June 14, 2021
Every June, we recognize Pride month because internet freedom and the human rights of LGBTQIA+ people go hand in hand.
LGBTQIA+ people have the right to access information, resources, and community relevant to their identities without being tracked, surveilled, censored, or persecuted—but in many parts of the world, governments block LGBTQIA+ content and punish people who engage with it.
- In Russia, people face fines, prison sentences, intimidation, and violence for posting LGBTQIA+ content. In 2020, an activist was fined 75,000 rubles for posting a photo with the words, “Family is where the Love is. Support LGBT+ families.”
- In Indonesia, LGBTQIA+ content, services, apps, and even emojis depicting LGBTQIA+ themes are frequently blocked or removed from app stores, with big tech complying with demands to censor this content. In 2018, Indonesian authorities purchased surveillance tools to track LGBTQIA+ rights activists.
- In Uganda, the LGBTQIA+ community is the target of regular technical attacks. Activists are hacked and surveilled, and attackers use content from hacked accounts to blackmail LGBTQIA+ people in the spotlight.
- In the United States, public schools are required by federal law to use software to block pornographic websites, but schools often use that software to block sites that discuss LGBTQIA+ issues and resources that are not sexually explicit in any way.

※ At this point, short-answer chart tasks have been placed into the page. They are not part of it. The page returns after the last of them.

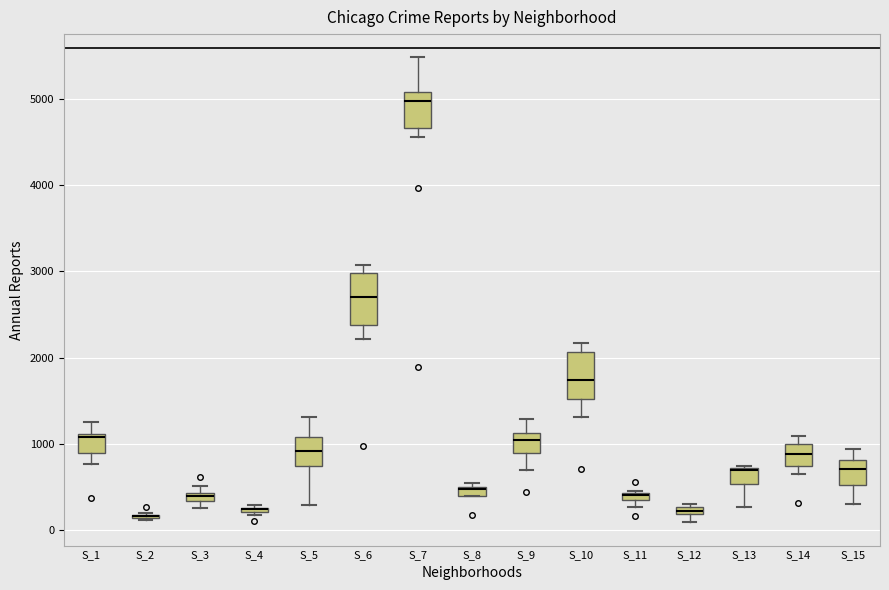

Where is the lower edge of the box for S_15 on the y-axis? The values are not printed on the chart, so give them approximately, as read against the axis.

500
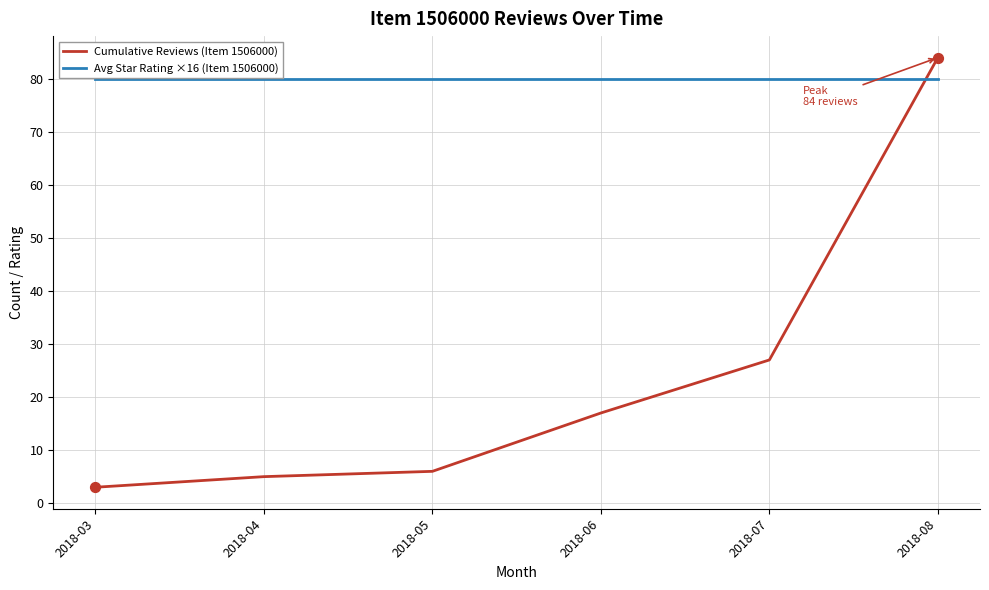

Between 2018-05 and 2018-07, which series saw the biggest shift?

Cumulative Reviews (Item 1506000)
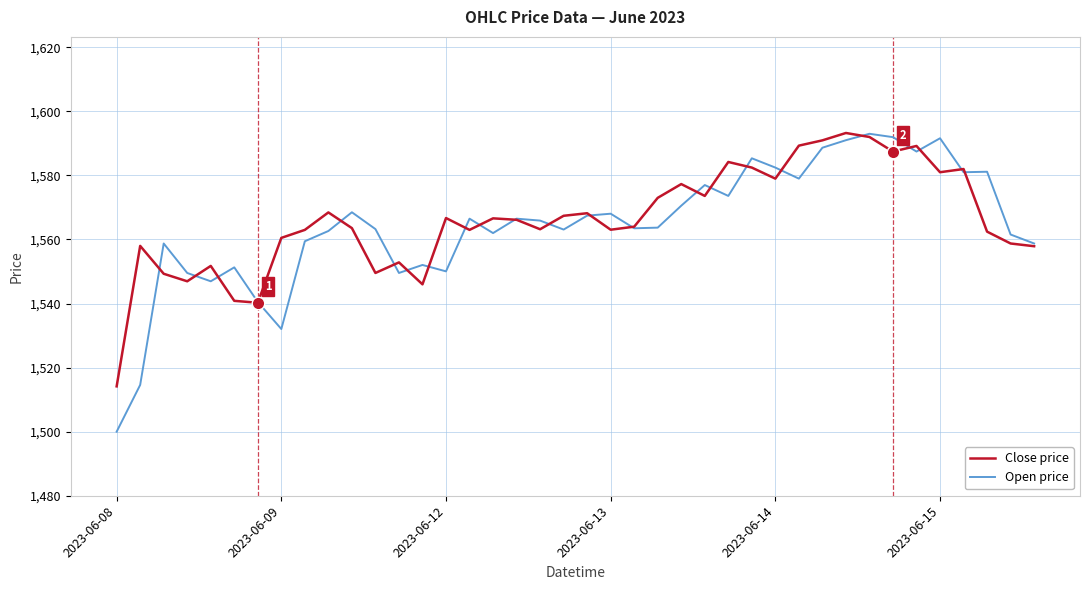

True or false: Open price has more than 0 interior local peaks.

True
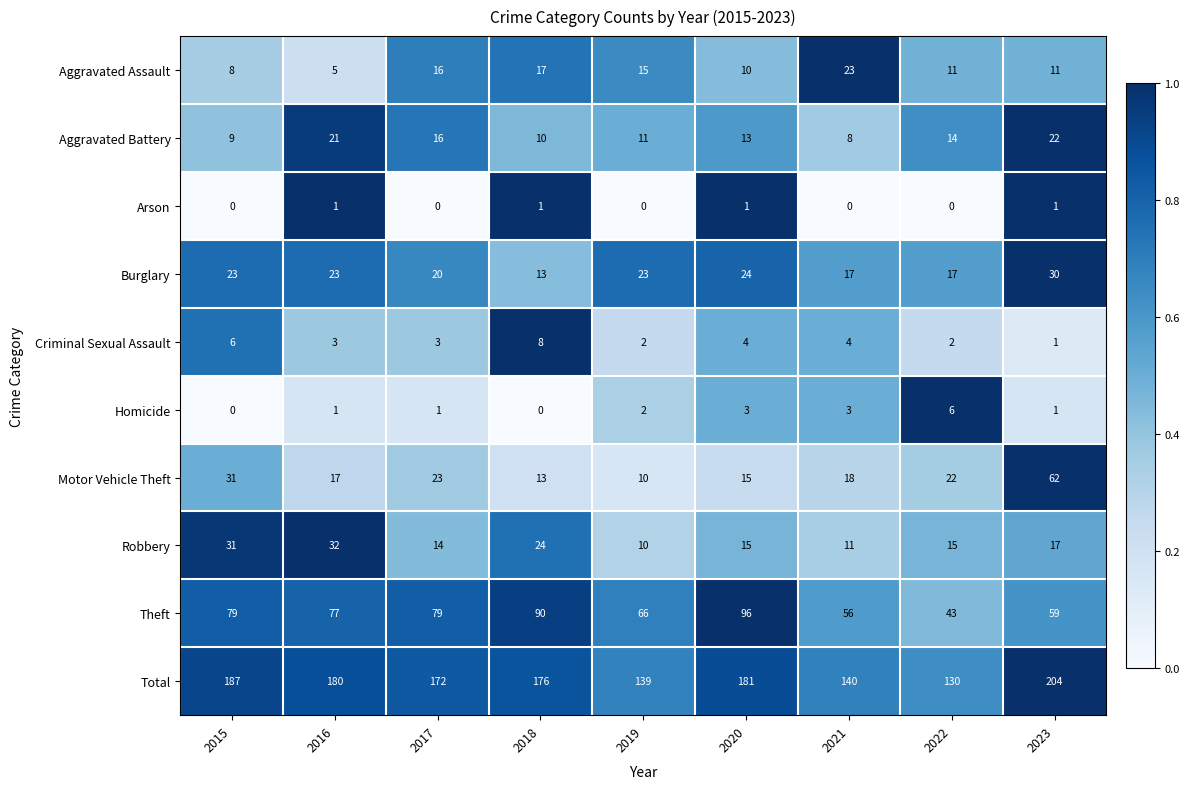

At which category is the sum across all series the highest?

2023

- In Egypt, authories used the social networking app Grindr to track down and persecute LGBTQIA+ people by using fake profiles to gather evidence that is used to imprison, torture, and prosecute LGBTQIA+ people for “illegal sexual behavior.”
Globally, many LGBTQIA+ people need privacy and censorship circumvention tools like Tor to communicate with their peers, find important resources, or fight for their rights without facing violence.
This is one of the many reasons why we do what we do at the Tor Project, and it’s the reason we monitor the availability of LGBTQ+ sites in OONI tests, so we can better understand which countries are censoring these sites and who needs circumvention technology. (You can help monitor internet censorship, including against LGBTQIA+ sites, by running OONI Probe.) That’s why we travel to countries where governments outlaw or punish being LGBTQIA+ and lead workshops for community organizations about how to protect their privacy online. That’s why we partner with LGBTQIA+ groups to ensure that we’re learning about how they use privacy tech, and what they need from Tor in order to stay safe when using the internet.
Pride and privacy go hand in hand. This June and year round, the Tor Project stands in solidarity with the LGBTQIA+ community. Happy Pride!